Depuis 2006, cet accord avait consolidé une coopération militaire discrète mais réelle entre les deux pays. Son arrêt n’est pas un acte isolé : il reflète des pressions intérieures, un décalage croissant dans l’opinion publique et la complexité des tensions au Proche-Orient. Israël, par Oren Marmorstein, a tenté de minimiser les conséquences, mais le symbole véritable réside dans l’émergence d’un État européen qui réévalue ses alliances en pleine crise.

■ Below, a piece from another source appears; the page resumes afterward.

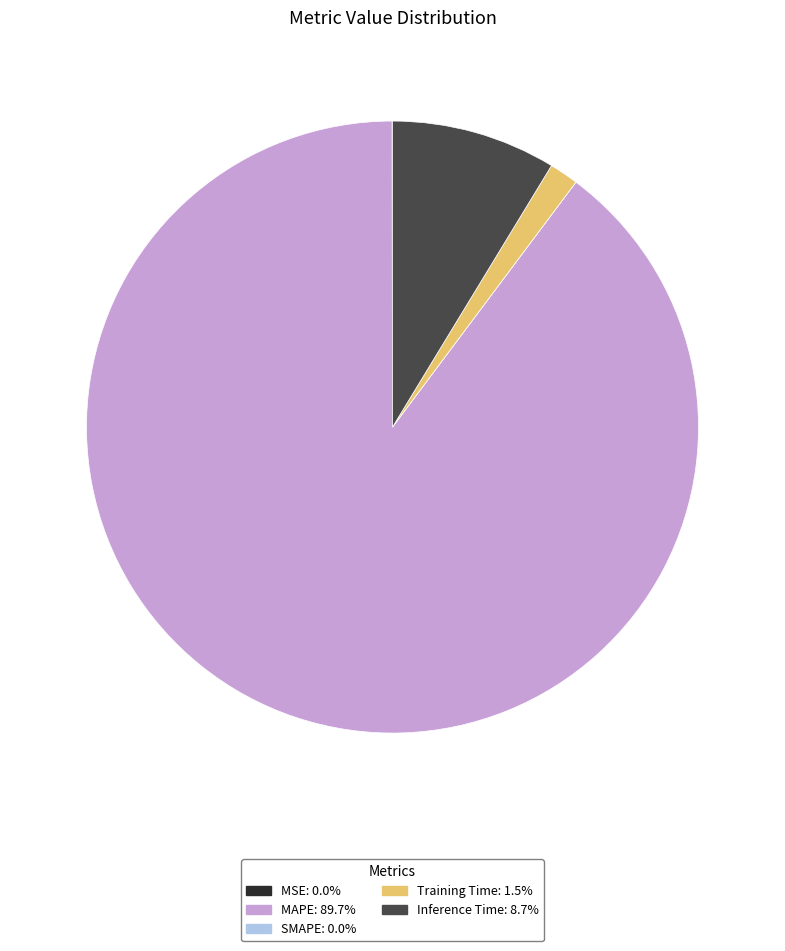

What is the majority slice?

MAPE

À Paris, la position officielle se limite à des distinctions juridiques : des composants « défensifs » pour des systèmes comme le Dôme de fer seraient livrés sans armes entières. Cette formulation, bien que légitime en théorie, s’écrase contre les réalités pratiques. Des enquêtes récentes révèlent des flux invisibles : des pièces militaires françaises commandées par Elbit Systems ont été expédiées vers Israël, bloquées à l’extrême par des interventions syndicales.
La France, bien que soumise au traité international sur les exportations d’armes, se trouve en situation de contradiction. Son cadre légal interdit les livraisons lorsque le risque d’utilisation dans des violations internationales existe, mais la réalité du marché permet des compromis imprévus. L’Italie n’a pas rompu avec Israël. Elle a simplement pris une pause stratégique, un espace nécessaire pour réfléchir. Paris, en revanche, continue à se tenir dans une logique administrative qui risque de s’éloigner des défis concrets.
La question essentielle est donc cette fois-ci : peut-on défendre les normes internationales sans ignorer les flux militaires vers des zones de conflit ? Rome a choisi la prudence. Paris doit maintenant choisir entre l’apparence et le réel, car chaque silence compte dans un monde où la crédibilité politique est plus fragile que jamais.